An inconvenient truth: How 'Kim's Convenience' became a cautionary tale for Asian representation

When the fifth season of Canadian television show “Kim’s Convenience,” which premiered on June 2, was announced to be the final season in the beloved show’s run, a wave of dismay and surprise spread across social media. The show had been green-lit for a sixth season, and for good reason; after Netflix acquired global redistribution rights, “Kim’s Convenience” gained an international fanbase due to its wholesome and heartwarming portrayal of a Korean-Canadian family running their corner shop in Toronto, hijinks and all.

A slate of enthusiastic press releases and features accompanied the final season’s drop, such as Vanity Fair’s “Why ‘Kim’s Convenience’ Matters” and the New York Times’ “Why ‘Kim’s Convenience’ Is ‘Quietly Revolutionary.’” But claims of a racist writers' room — by the stars of the show themselves — quickly extinguished the glowing reviews of “Kim’s Convenience,” and perhaps the warm comfort of the sitcom itself.

Simu Liu, who played Jung, the son of the Kim family, penned an extensive post on Facebook that has since been deleted. Jean Yoon, who portrayed the “Umma,” or matriarch, shared a series of tweets in response to a critic’s commentary on Liu’s statements. The actors detailed the failures of “Kim’s Convenience” to honor the abilities and experiences of Asian immigrants, both on- and off-screen. 

“Kim’s Convenience” is based on playwright and actor Ins Choi’s play of the same name. According to Yoon’s tweets, Choi was the only Korean writer credited on the show for its first four seasons. Kevin White, the show’s white co-creator and showrunner, helmed an overwhelmingly white writer’s room. The first —and only— Korean female present in the writer’s room was Jean Kim, who was a story editor for the fifth season. Liu and Yoon revealed that, after Choi’s presence on set diminished, they began to feel increasing discomfort with proposed storylines that were everything from “culturally inaccurate” to “overtly racist.” 

The producers of the show remained largely silent, but the show’s verified twitter account shared a tweet, ostensibly in response to the controversy. The tweet spotlighted Anita Kapila, a South Asian writer and producer of the show, taking care to note that Kapila had worked on “Kim’s Convenience” since the first season. 
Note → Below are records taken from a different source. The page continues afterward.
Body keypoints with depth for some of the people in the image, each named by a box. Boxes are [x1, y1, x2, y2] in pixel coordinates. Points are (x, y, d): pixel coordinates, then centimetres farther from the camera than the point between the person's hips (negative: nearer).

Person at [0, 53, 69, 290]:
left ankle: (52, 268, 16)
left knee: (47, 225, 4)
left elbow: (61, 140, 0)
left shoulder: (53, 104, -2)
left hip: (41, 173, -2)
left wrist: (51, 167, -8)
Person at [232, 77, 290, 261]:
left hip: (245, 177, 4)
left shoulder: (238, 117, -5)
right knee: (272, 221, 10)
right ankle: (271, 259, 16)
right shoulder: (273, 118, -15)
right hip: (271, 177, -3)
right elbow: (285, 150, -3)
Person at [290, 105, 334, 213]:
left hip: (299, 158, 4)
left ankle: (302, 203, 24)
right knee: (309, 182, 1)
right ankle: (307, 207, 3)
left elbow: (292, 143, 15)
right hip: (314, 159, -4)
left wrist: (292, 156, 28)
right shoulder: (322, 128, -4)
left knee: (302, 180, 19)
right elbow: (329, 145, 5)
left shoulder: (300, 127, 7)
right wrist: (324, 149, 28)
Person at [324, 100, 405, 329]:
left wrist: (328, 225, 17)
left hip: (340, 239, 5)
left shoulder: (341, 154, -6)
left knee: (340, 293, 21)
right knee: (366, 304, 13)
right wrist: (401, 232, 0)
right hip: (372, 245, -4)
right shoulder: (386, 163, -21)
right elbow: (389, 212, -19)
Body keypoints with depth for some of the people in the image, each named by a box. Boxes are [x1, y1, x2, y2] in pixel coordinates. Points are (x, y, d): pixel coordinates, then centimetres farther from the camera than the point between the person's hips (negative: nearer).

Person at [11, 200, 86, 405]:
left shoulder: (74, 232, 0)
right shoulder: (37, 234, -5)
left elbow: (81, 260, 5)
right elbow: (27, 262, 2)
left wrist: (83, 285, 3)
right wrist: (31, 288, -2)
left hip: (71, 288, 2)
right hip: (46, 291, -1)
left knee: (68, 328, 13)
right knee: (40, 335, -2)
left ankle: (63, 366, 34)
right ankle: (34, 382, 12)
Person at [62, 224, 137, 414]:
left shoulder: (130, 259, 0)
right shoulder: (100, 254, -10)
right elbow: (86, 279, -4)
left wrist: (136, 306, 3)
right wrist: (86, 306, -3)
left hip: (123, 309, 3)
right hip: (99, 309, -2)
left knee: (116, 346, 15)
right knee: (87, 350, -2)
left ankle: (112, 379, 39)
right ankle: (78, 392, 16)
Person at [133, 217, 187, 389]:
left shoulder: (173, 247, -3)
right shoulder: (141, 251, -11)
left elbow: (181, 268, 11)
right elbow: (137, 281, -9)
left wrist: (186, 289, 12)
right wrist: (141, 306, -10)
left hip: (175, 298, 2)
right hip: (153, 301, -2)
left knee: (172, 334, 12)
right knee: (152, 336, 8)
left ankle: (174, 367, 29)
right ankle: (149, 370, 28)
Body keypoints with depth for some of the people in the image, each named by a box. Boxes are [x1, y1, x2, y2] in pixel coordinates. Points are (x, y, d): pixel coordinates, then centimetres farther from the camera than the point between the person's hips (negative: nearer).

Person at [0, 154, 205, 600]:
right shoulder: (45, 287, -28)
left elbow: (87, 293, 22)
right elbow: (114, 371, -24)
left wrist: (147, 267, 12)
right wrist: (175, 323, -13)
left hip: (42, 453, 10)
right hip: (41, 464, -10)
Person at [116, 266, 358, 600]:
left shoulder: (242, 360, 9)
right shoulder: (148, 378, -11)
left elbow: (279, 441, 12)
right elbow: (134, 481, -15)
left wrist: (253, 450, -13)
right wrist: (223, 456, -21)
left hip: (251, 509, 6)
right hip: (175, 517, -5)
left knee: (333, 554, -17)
Although “Kim’s Convenience” has come to an abrupt halt, White has announced plans for a spin-off centered around Shannon — Jung’s white girlfriend. Many praised the show for treating the Kim family as just such: a family, first and foremost. The Kims' Korean-Canadian identities never engender feelings of otherness in viewers. Rather, fans of any background can appreciate the familiar dynamics of a family that just so happens to be indisputably Korean-Canadian. Of course, with the spinoff aiming to feature a white character, the goal to capitalize on the success of “Kim’s Convenience” replaces the original intent of the show to share an authentic Asian-Canadian experience. 
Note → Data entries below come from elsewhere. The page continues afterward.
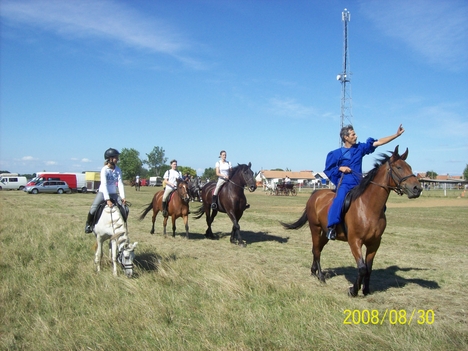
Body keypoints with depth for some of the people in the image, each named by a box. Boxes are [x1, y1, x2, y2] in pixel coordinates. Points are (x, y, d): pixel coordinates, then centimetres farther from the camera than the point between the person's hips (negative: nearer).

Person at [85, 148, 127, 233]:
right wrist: (107, 200, -31)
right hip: (103, 192, -4)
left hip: (113, 194, 4)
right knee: (93, 209, -18)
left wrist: (123, 197, -18)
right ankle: (88, 224, 9)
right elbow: (104, 185, -23)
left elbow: (120, 184, -7)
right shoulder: (104, 170, -16)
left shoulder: (118, 170, -2)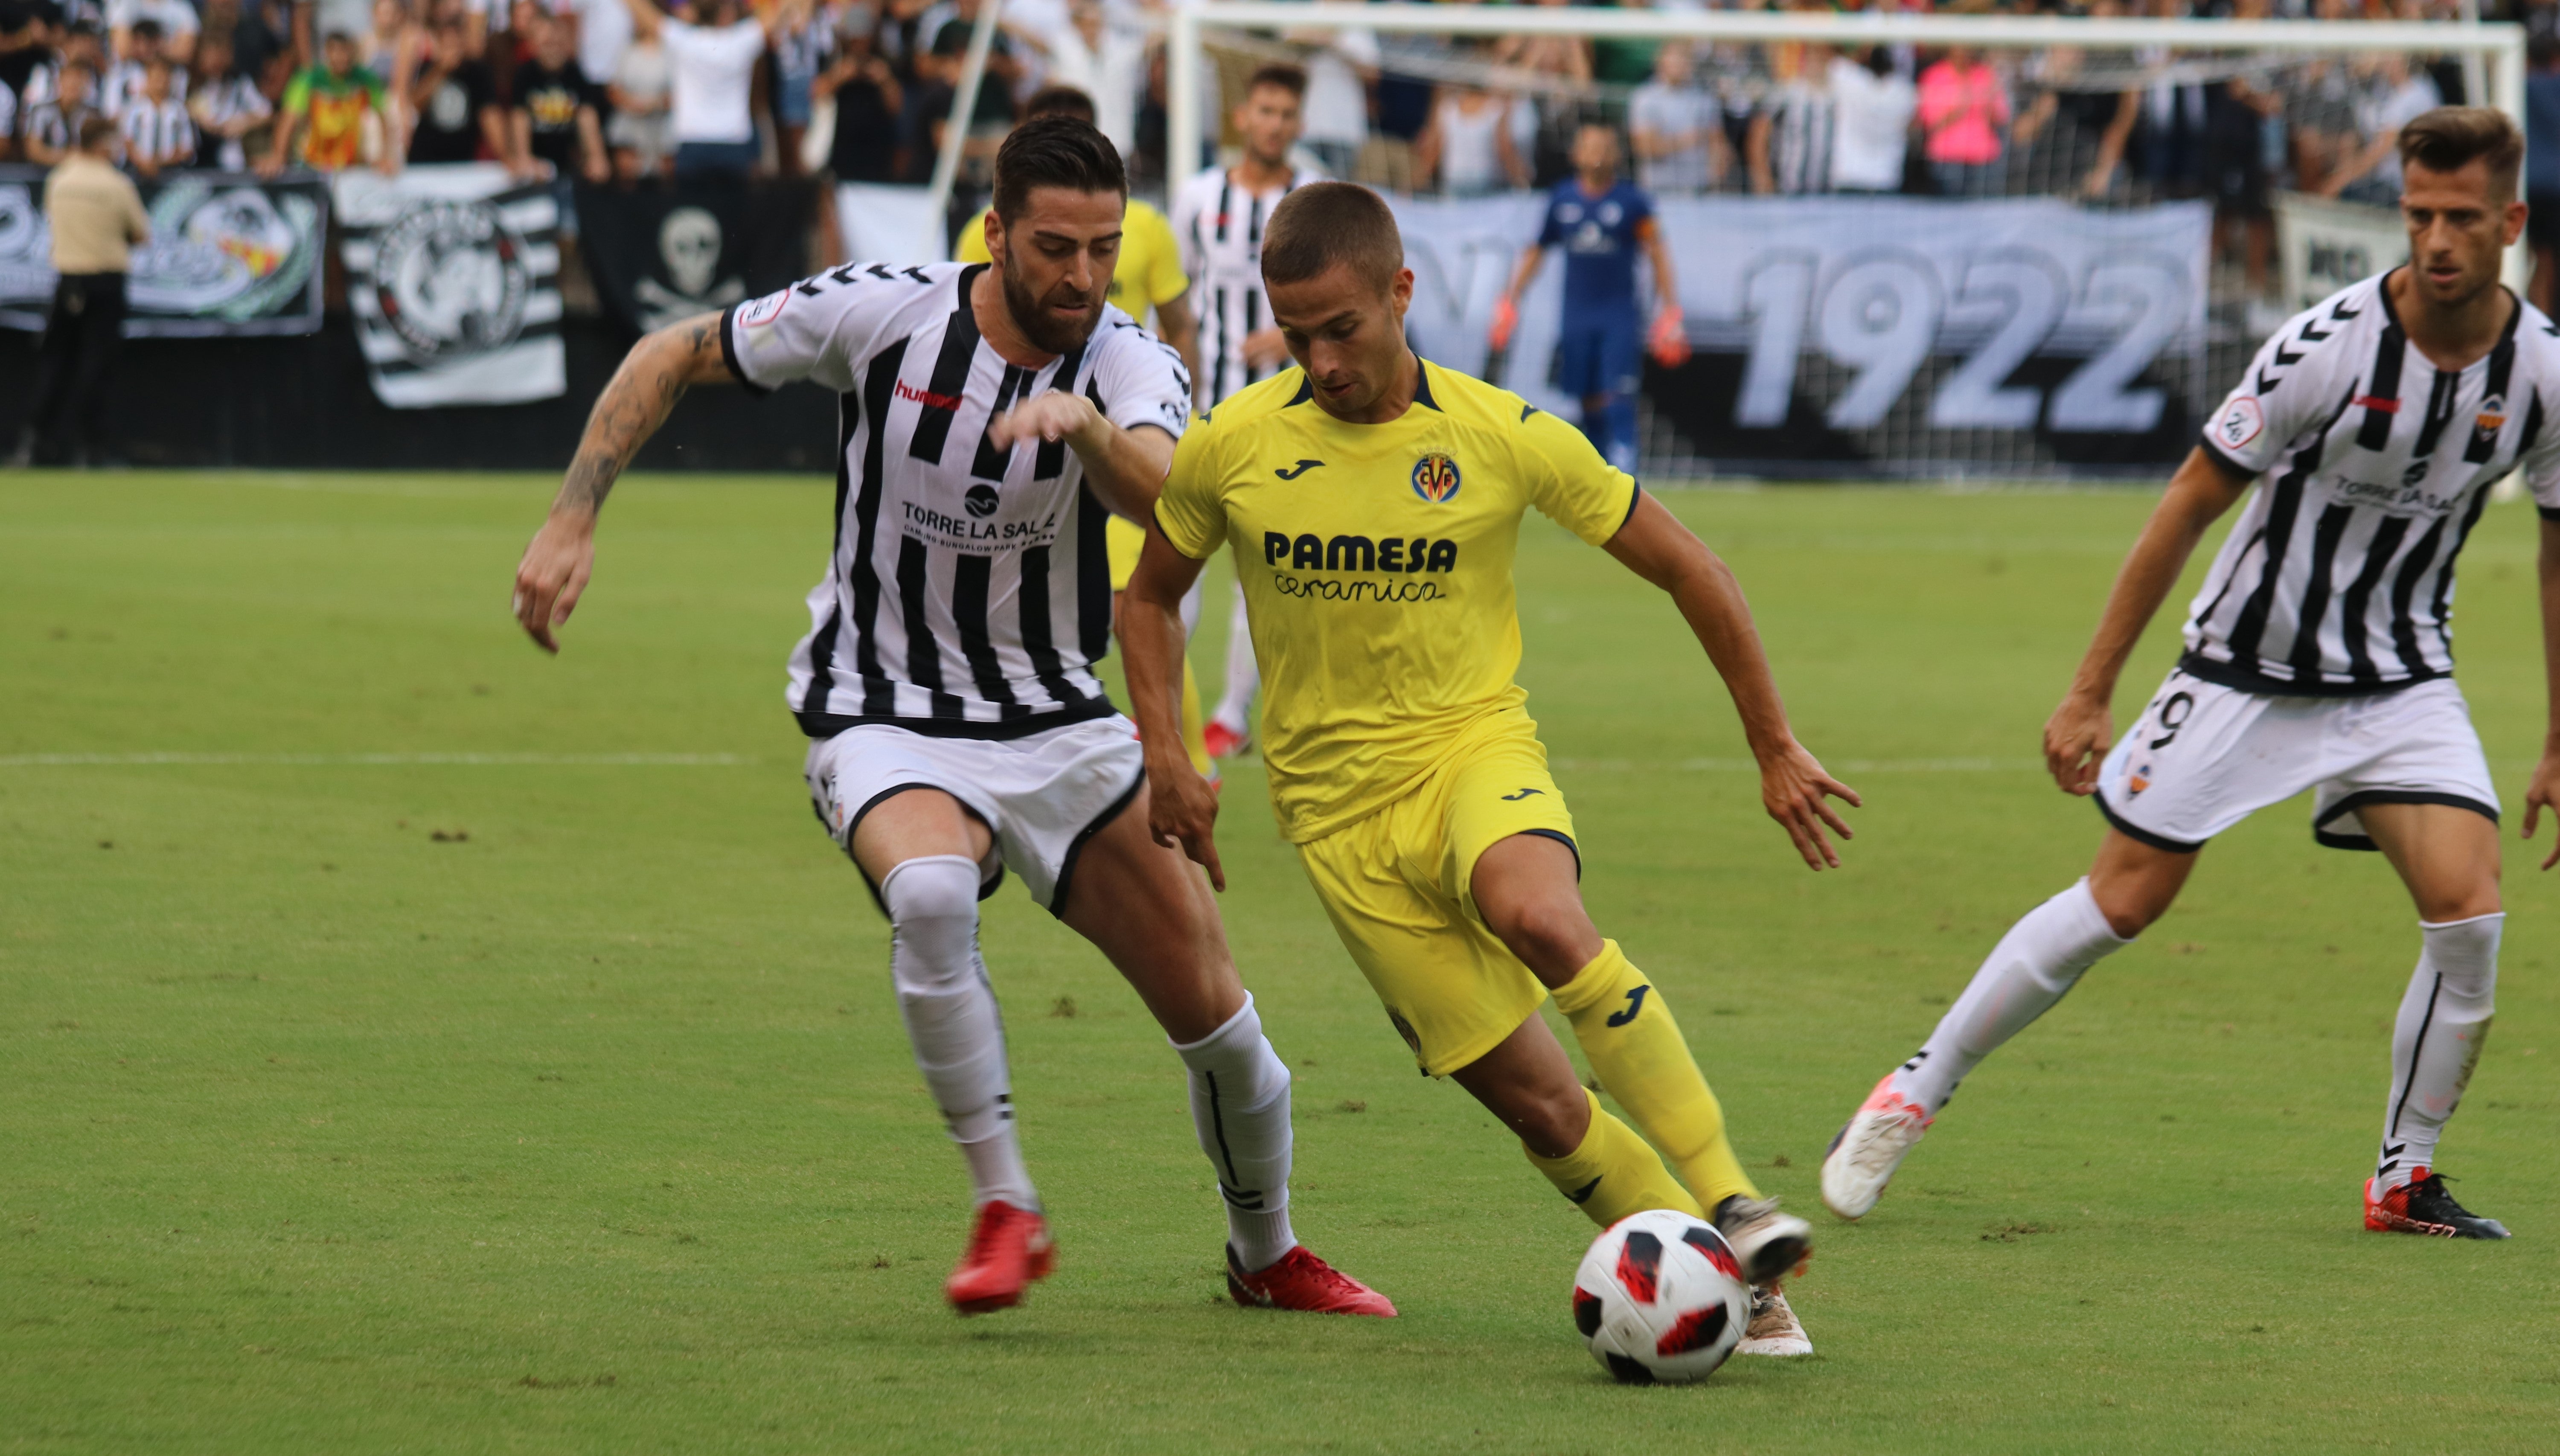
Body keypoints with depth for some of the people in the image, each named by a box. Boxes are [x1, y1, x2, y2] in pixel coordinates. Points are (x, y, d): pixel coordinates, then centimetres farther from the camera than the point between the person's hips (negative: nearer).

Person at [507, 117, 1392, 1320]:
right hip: (883, 721, -2)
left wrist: (1081, 422, -55)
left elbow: (1160, 494, -34)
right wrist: (573, 520, -10)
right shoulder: (881, 314, -12)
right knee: (930, 892, -36)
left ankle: (1266, 1256, 29)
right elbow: (670, 358, -1)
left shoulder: (1127, 364, -11)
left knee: (1217, 1019, 0)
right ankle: (1006, 1210, -20)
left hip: (1057, 723, 2)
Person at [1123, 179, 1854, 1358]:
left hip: (1476, 750, -1)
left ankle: (1733, 1206, -32)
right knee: (1533, 1099, -9)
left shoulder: (1507, 438, -6)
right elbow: (1151, 598, 16)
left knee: (1537, 915, -37)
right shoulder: (1229, 450, -3)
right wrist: (1164, 758, 1)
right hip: (1338, 808, 2)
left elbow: (1686, 570, 5)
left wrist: (1774, 748, 8)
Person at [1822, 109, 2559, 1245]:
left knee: (2468, 906, -16)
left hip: (2401, 677, 3)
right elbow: (2190, 503, -12)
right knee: (2122, 903, -1)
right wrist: (2091, 691, -10)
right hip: (2247, 666, -3)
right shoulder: (2330, 345, -22)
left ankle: (2404, 1180, 2)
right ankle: (1912, 1096, 17)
This isn’t to deny the show’s emotional impact on its viewers, or that its joyful spirit and humanity, at first blush, could ever give way to insensitive foundations. But treating “Kim’s Convenience” as a paragon of Asian immigrant representation ignores the difficulties that stemmed from a corporate denial of Asian immigrant autonomy and creativity.
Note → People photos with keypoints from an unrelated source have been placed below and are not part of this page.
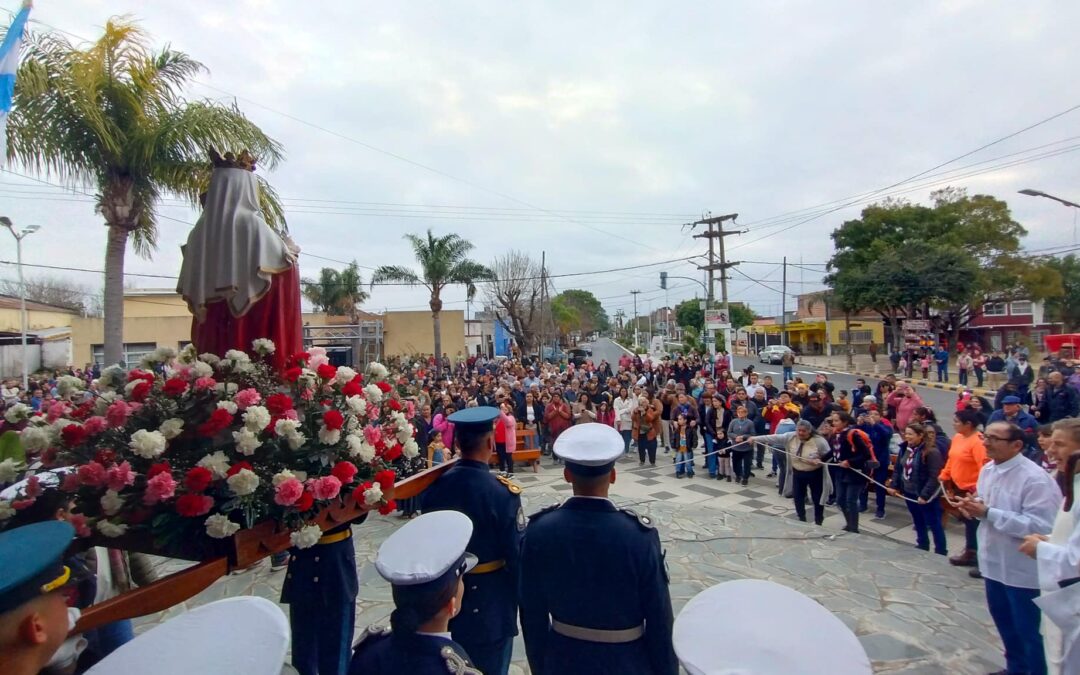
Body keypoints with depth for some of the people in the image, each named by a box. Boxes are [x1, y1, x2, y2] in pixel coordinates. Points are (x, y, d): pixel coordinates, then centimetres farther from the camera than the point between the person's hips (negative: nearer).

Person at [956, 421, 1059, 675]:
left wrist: (988, 513, -29)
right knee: (1003, 621, 24)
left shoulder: (1035, 478, -22)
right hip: (994, 561, 8)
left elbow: (1040, 526, -27)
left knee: (1028, 631, 9)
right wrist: (973, 506, -8)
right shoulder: (987, 469, 3)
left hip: (1022, 569, -8)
Why does “Kim’s Convenience” matter? It shows us how far we have to go in our understanding that representation can, sadly, be shockingly insignificant in the face of larger systemic issues. Why is it “quietly revolutionary”? The show itself may have been one of the most successful mainstream Asian immigrant stories, but in the wake of its collapse, “Kim’s Convenience” sent a cautionary message, which is the first step to enact fundamental change in how we create and sustain culturally-sensitive media.